- TO DO -
The records below are to be restated word for word; their pictures are not.

- PROVIDED DATA -
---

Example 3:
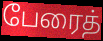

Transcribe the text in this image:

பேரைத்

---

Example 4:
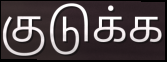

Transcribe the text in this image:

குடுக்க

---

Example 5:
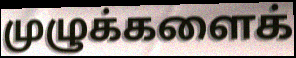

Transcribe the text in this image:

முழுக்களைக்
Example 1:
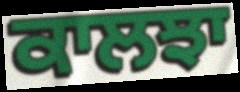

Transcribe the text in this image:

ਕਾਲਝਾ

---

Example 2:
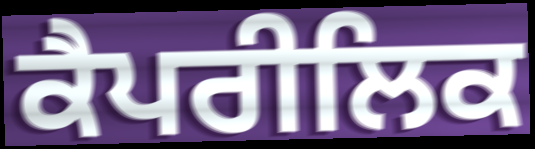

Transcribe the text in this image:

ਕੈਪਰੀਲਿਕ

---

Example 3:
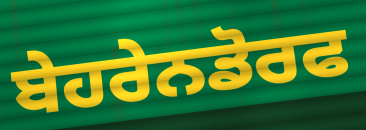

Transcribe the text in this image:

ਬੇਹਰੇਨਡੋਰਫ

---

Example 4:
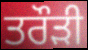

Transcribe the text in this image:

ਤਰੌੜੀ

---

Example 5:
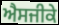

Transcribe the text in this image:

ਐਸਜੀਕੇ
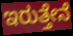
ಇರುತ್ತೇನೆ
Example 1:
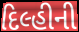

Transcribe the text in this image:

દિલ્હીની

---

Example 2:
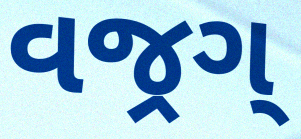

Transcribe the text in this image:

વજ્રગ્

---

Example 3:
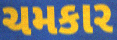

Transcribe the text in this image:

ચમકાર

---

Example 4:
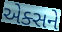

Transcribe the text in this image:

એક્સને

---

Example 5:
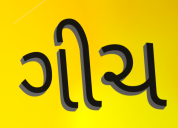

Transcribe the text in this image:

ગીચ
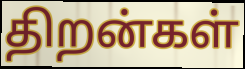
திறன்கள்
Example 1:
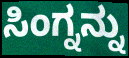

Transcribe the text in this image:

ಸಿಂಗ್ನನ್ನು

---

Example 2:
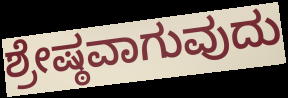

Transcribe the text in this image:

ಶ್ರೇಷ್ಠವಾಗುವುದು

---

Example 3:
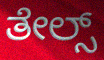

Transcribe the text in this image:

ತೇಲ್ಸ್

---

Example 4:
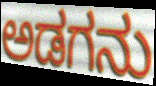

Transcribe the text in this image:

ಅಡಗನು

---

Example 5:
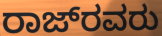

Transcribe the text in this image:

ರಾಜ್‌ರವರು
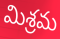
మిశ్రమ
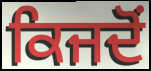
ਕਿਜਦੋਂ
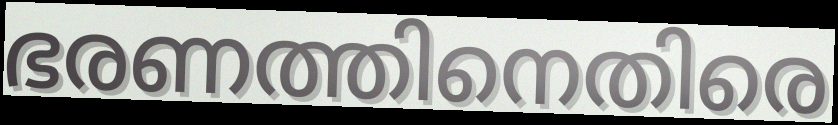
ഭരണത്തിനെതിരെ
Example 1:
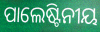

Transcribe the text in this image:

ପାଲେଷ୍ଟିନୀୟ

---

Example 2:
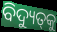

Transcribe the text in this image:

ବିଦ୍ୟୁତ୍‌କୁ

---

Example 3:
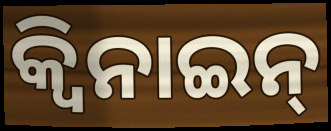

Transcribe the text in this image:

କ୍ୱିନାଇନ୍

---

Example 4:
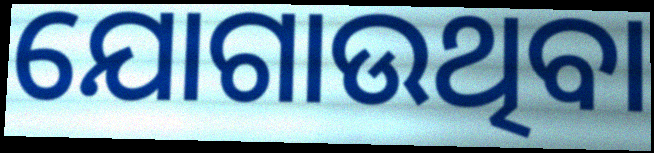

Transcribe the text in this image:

- ANSWER SPACE -
---

Example 3:

Transcribe the text in this image:

பேரைத்

---

Example 4:

Transcribe the text in this image:

குடுக்க

---

Example 5:

Transcribe the text in this image:

முழுக்களைக்
Example 1:

Transcribe the text in this image:

ਕਾਲਝਾ

---

Example 2:

Transcribe the text in this image:

ਕੈਪਰੀਲਿਕ

---

Example 3:

Transcribe the text in this image:

ਬੇਹਰੇਨਡੋਰਫ

---

Example 4:

Transcribe the text in this image:

ਤਰੌੜੀ

---

Example 5:

Transcribe the text in this image:

ਐਸਜੀਕੇ
ಇರುತ್ತೇನೆ
Example 1:

Transcribe the text in this image:

દિલ્હીની

---

Example 2:

Transcribe the text in this image:

વજ્રગ્

---

Example 3:

Transcribe the text in this image:

ચમકાર

---

Example 4:

Transcribe the text in this image:

એક્સને

---

Example 5:

Transcribe the text in this image:

ગીચ
திறன்கள்
Example 1:

Transcribe the text in this image:

ಸಿಂಗ್ನನ್ನು

---

Example 2:

Transcribe the text in this image:

ಶ್ರೇಷ್ಠವಾಗುವುದು

---

Example 3:

Transcribe the text in this image:

ತೇಲ್ಸ್

---

Example 4:

Transcribe the text in this image:

ಅಡಗನು

---

Example 5:

Transcribe the text in this image:

ರಾಜ್‌ರವರು
మిశ్రమ
ਕਿਜਦੋਂ
ഭരണത്തിനെതിരെ
Example 1:

Transcribe the text in this image:

ପାଲେଷ୍ଟିନୀୟ

---

Example 2:

Transcribe the text in this image:

ବିଦ୍ୟୁତ୍‌କୁ

---

Example 3:

Transcribe the text in this image:

କ୍ୱିନାଇନ୍

---

Example 4:

Transcribe the text in this image:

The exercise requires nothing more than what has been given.